India’s Marathon Elections End, But Winners Still Unclear

May 13, 2009 Updated: October 1, 2015

Indian polling officials seal and certify the voting machines after the end of voting at a counting centre in Leh town in Ladakh parliamentary constituency in the northern Indian state of Jammu and Kashmir on May 13, 2009. (Manpreet Romana/AFP/Getty Images)
Indian polling officials seal and certify the voting machines after the end of voting at a counting centre in Leh town in Ladakh parliamentary constituency in the northern Indian state of Jammu and Kashmir on May 13, 2009. (Manpreet Romana/AFP/Getty Images)
India's marathon elections, involving a 714-million strong electorate, finally came to an end on May 13. But when the results are announced on May 16, it is expected to be a free-for-all with no clear winner and a loosely put-together coalition.

The nationwide elections are the first since the May 2004 elections which gave the Congress and its allies a surprise sweeping victory over the then-ruling Bhartiya Janata Party (BJP), which had been projected to win.

India's election is a multi-party poll. The usual lineup features two strong national parties—the Congress and the BJP—allying with several regional parties to produce a loosely bound majority coalition running the central government.

Neither national party has a clear and strong leader, and central and consistent themes have been scarce during this election. The elections have instead been dominated by regional issues, and it is expected that the regional parties will carry more clout in whichever coalition is formed at center.

The election is expected to be dictated by a few swing states, particularly the South-Eastern state of Tamil Nadu, which holds the key to 39 of the 543-seat lower house of parliament. Tamil Nadu voted in the last round of the elections, and the voters in the Dravidian state have almost always given an overwhelming support to one of the two major parties—DMK and the AIADMK—in the election.

The final round of votes India, the world’s largest democracy, brings to an end a five-step, staggered election process that began on April 16.

Economy and Foreign Issues

The elections come after five years of relative political stability under a Congress-led alliance, though that stability was briefly rocked in July 2008 when the Communist Party coalition withdrew support from the Congress over the nuclear pact with the United States. The Congress-led coalition survived the vote of no-confidence by brokering a last-minute support deal with a regional party, the Samajwadi Party, allowing the nuclear pact to be signed with the U.S. administration in October 2008.
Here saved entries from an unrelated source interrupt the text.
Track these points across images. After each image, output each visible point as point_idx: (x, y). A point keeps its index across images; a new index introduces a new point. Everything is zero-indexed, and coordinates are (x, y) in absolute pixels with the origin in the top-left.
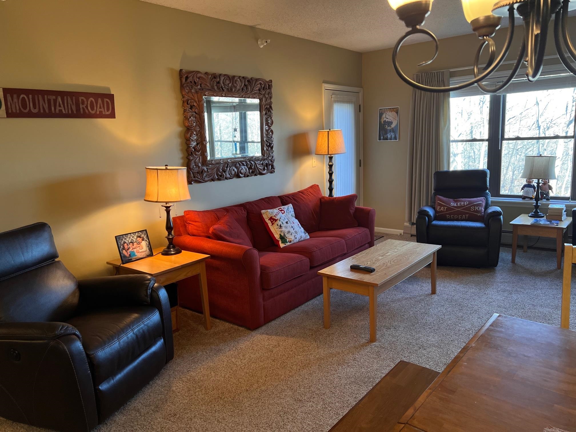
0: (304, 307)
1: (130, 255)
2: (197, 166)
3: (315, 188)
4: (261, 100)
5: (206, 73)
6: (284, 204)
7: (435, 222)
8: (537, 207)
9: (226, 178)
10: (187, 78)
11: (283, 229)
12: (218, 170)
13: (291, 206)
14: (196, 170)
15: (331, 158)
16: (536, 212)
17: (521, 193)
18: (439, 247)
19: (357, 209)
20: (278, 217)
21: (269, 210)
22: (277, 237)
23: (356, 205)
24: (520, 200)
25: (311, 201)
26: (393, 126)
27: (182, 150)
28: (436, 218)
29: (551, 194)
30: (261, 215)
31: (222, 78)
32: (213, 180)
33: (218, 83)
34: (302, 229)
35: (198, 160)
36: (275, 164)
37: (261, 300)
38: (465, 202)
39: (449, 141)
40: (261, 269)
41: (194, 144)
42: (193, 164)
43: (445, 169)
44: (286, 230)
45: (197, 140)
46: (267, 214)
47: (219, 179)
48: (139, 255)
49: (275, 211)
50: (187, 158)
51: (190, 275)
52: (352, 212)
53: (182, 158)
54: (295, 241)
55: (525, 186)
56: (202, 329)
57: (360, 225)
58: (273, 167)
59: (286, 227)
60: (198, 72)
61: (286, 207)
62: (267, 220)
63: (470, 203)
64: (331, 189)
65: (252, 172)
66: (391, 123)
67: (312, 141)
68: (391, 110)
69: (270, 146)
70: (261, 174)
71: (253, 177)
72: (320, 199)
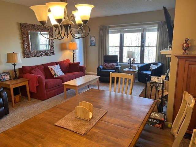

These elections come at a critical time for India. Its economy has slightly contracted, with slower growth expected than in the recent past, and it faces a major foreign policy meltdown with neighboring countries Pakistan, Sri Lanka and China.
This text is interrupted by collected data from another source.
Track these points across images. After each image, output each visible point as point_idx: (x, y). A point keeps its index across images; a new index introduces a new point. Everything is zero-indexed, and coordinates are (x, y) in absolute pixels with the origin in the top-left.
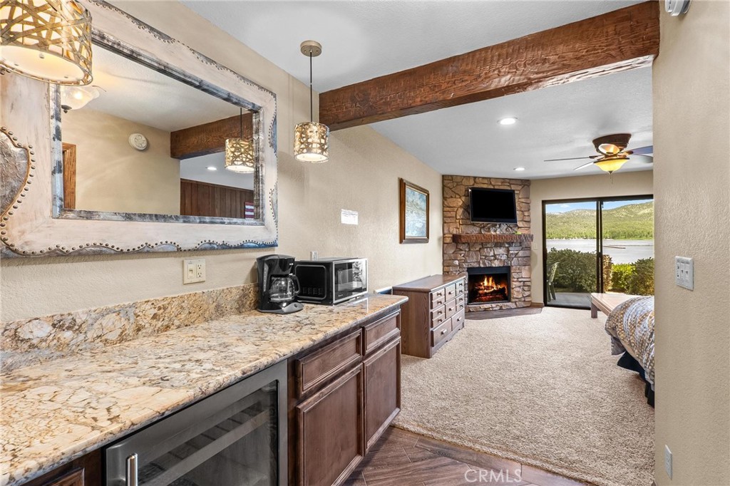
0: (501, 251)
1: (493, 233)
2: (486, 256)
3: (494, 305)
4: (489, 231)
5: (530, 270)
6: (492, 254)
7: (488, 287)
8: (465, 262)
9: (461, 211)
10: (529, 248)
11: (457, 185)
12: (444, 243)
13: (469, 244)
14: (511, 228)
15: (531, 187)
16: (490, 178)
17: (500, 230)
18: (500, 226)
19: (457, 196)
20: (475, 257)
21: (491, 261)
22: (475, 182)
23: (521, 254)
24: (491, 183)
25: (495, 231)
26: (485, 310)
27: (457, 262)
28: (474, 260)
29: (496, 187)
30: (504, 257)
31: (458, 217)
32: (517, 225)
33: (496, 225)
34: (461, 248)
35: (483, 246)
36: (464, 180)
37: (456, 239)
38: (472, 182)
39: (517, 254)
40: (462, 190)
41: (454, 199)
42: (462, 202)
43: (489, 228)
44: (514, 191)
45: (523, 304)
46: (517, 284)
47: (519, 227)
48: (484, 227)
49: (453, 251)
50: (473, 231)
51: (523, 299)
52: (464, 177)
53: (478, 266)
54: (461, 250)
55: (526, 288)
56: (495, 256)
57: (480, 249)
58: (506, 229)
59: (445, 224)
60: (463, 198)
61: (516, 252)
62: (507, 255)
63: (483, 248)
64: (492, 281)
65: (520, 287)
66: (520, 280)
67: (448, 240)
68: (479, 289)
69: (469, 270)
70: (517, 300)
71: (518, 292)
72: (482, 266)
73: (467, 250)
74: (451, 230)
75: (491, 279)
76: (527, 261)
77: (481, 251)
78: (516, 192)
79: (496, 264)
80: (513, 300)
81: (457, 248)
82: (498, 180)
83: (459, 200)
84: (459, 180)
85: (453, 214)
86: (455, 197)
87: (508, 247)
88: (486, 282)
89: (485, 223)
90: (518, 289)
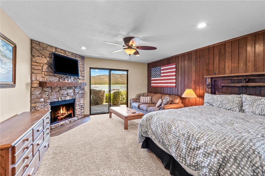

India has not suffered as much from the global economic downturn—mostly because of conservative lending rules and strict policies by the Reserve Bank of India (RBI) which sets the tone for real estate loans. But while its internal real estate and lending market remains stable, India has nevertheless suffered from the global credit crunch as foreign investors have pulled back investment from the stock market, and foreign software and engineering companies have slowed down their investment due to the weak economy.
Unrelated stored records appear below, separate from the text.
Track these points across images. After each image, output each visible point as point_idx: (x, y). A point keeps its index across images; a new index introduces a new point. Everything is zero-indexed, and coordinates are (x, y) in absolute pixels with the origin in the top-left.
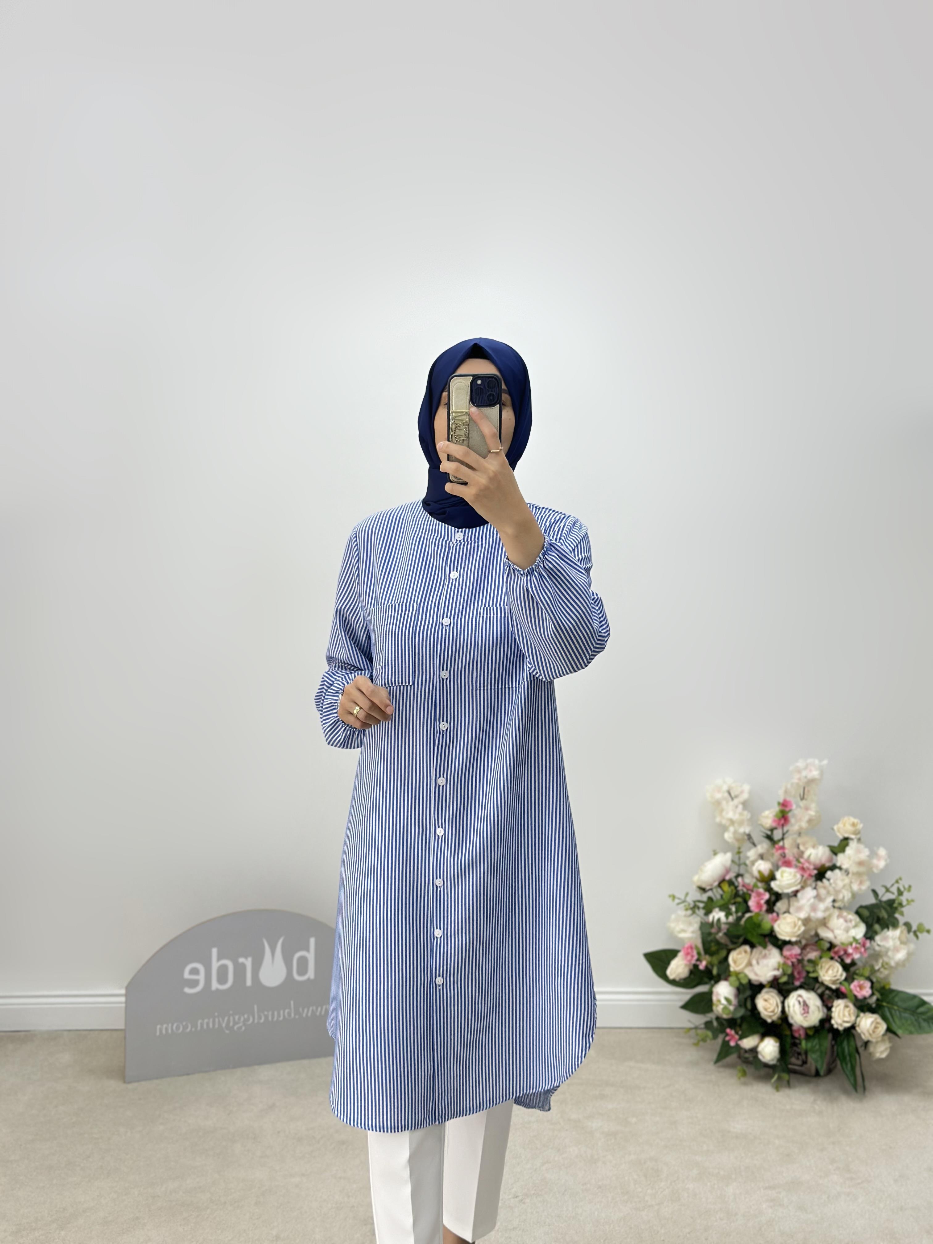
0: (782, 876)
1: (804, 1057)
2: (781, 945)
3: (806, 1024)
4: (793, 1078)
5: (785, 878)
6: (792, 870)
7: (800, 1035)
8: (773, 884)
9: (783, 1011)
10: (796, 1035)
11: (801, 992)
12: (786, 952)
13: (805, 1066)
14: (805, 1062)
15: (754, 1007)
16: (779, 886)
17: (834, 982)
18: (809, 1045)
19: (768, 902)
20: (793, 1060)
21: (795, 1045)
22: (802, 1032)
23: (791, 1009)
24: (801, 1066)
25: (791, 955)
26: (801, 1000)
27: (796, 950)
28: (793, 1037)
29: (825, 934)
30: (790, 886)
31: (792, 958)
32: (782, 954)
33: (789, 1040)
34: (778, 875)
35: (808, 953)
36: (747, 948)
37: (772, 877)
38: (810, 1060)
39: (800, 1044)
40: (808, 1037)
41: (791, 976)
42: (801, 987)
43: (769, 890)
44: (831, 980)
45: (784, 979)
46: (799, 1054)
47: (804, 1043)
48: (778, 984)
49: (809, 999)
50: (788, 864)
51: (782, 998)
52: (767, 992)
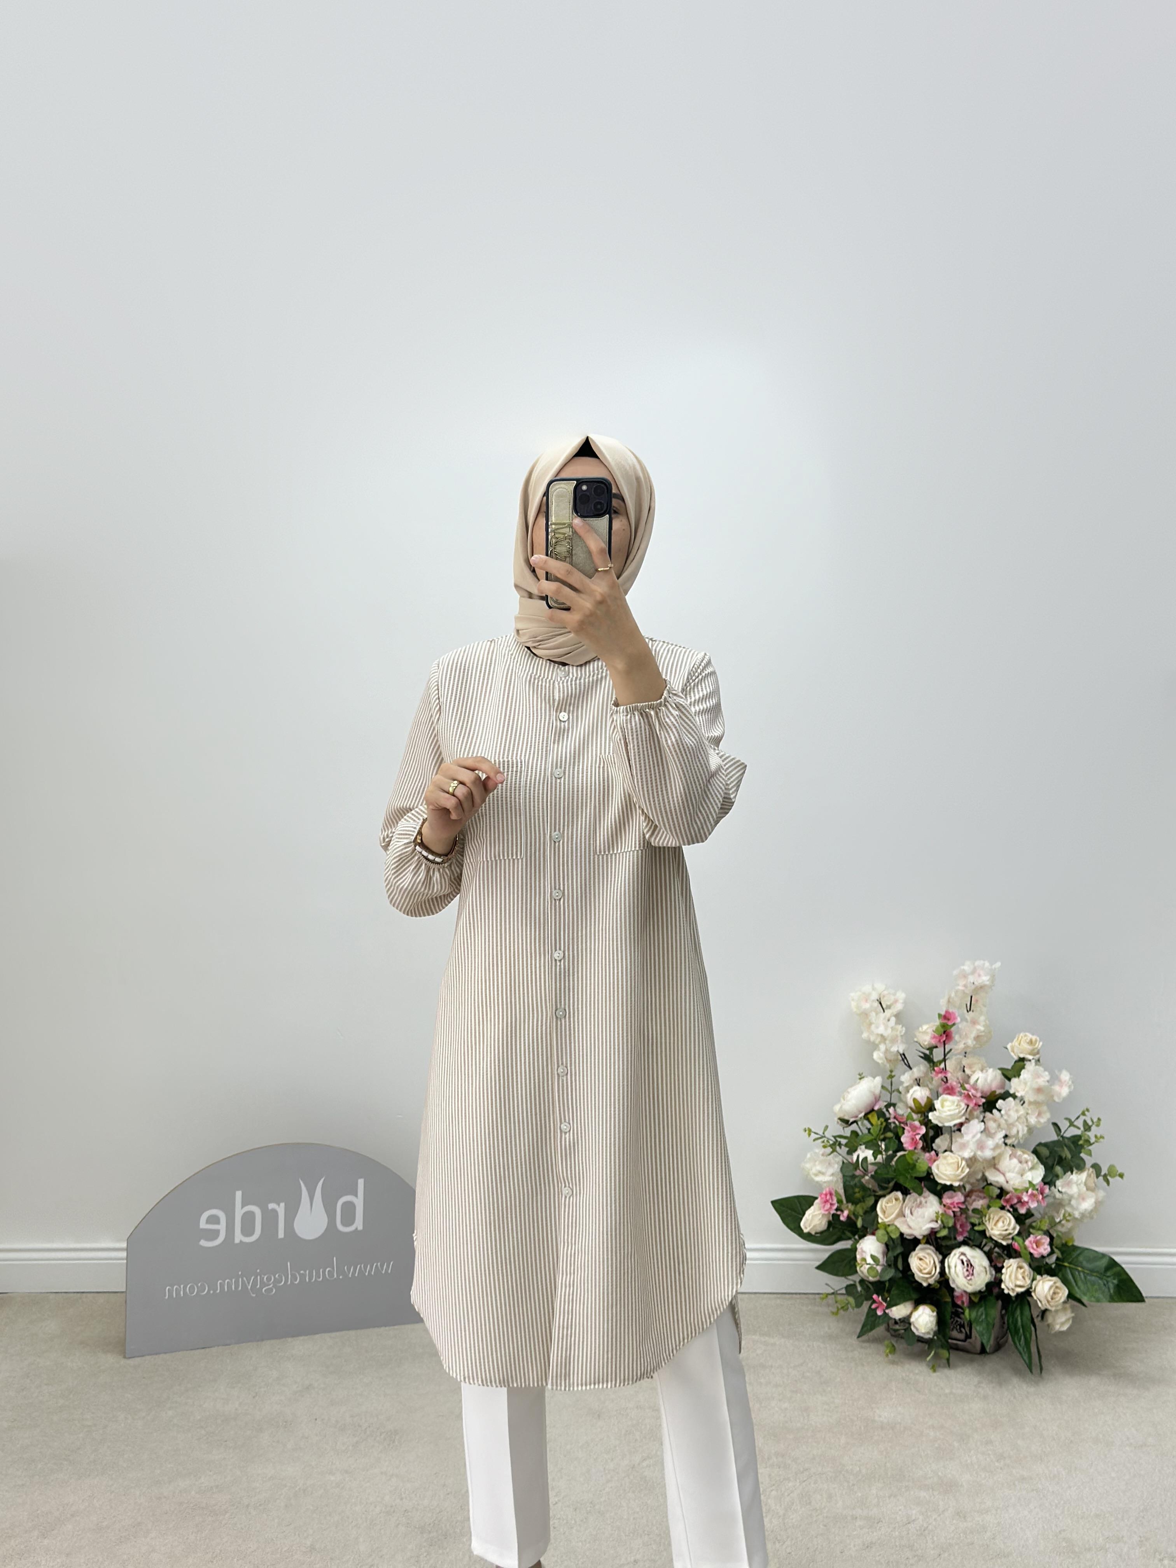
0: (943, 1106)
1: (967, 1329)
2: (940, 1191)
3: (970, 1289)
4: (954, 1356)
5: (946, 1109)
6: (955, 1098)
7: (963, 1303)
8: (931, 1116)
9: (942, 1272)
10: (959, 1303)
11: (964, 1249)
12: (947, 1200)
13: (968, 1340)
14: (968, 1336)
15: (907, 1267)
16: (938, 1118)
17: (1004, 1238)
18: (974, 1314)
19: (924, 1137)
20: (955, 1334)
21: (957, 1314)
22: (965, 1299)
23: (953, 1270)
24: (965, 1341)
25: (952, 1204)
26: (965, 1259)
27: (959, 1197)
28: (955, 1305)
29: (994, 1177)
30: (952, 1117)
31: (954, 1207)
32: (941, 1203)
33: (949, 1309)
34: (937, 1104)
35: (974, 1200)
36: (899, 1194)
37: (932, 1108)
38: (974, 1333)
39: (963, 1313)
40: (972, 1304)
41: (953, 1229)
42: (965, 1243)
43: (927, 1122)
44: (1000, 1235)
45: (944, 1233)
46: (962, 1326)
47: (967, 1312)
48: (937, 1239)
49: (973, 1257)
50: (950, 1091)
51: (941, 1257)
52: (922, 1249)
Meanwhile, neighbor Pakistan grapples with the Taliban and internal security issues, and Indian intelligence agencies and the army are worried that the Taliban already control vast areas of Pakistan.

Towards the South, the Sri Lankan government and the Tamil Tiger rebels have a critical face-off in what is described as the Tigers' last stand. The Tigers are classified as a terrorist group by several countries, and while the Sri Lankan war has allowed the government to re-capture vast areas once ruled by the Tigers, it has also been a public relations disaster for the government. The Sri Lankan government has been accused of the assassination of a journalist with critical views, as well as heavy-handed measures with media, NGOs, Tamil refugees and civilians caught in the crossfire.

Meanwhile, China’s increasing naval presence and military weight in the Indian Ocean has India and neighboring countries on edge.

The Chinese Communist Party recently started providing military support to the Sri Lankan government, and in exchange has been allowed to build a naval base in a critical location in the island nation. In late April, India’s Home Minister P. Chidambaram snapped back at the regime’s moves in an interview with the Hindustan Times newspaper, “China is fishing in troubled waters … China is acting with a clear agenda.”

The Sri Lanka war has been used as an issue in the electoral campaign in the state of Tamil Nadu by AIADMK leader Ms. J. Jayalalitha. But the impact of the Tamil Tigers' fate has not had as much impact in the state as it has around the world, and the elections are still expected to be mostly dominated by internal issues.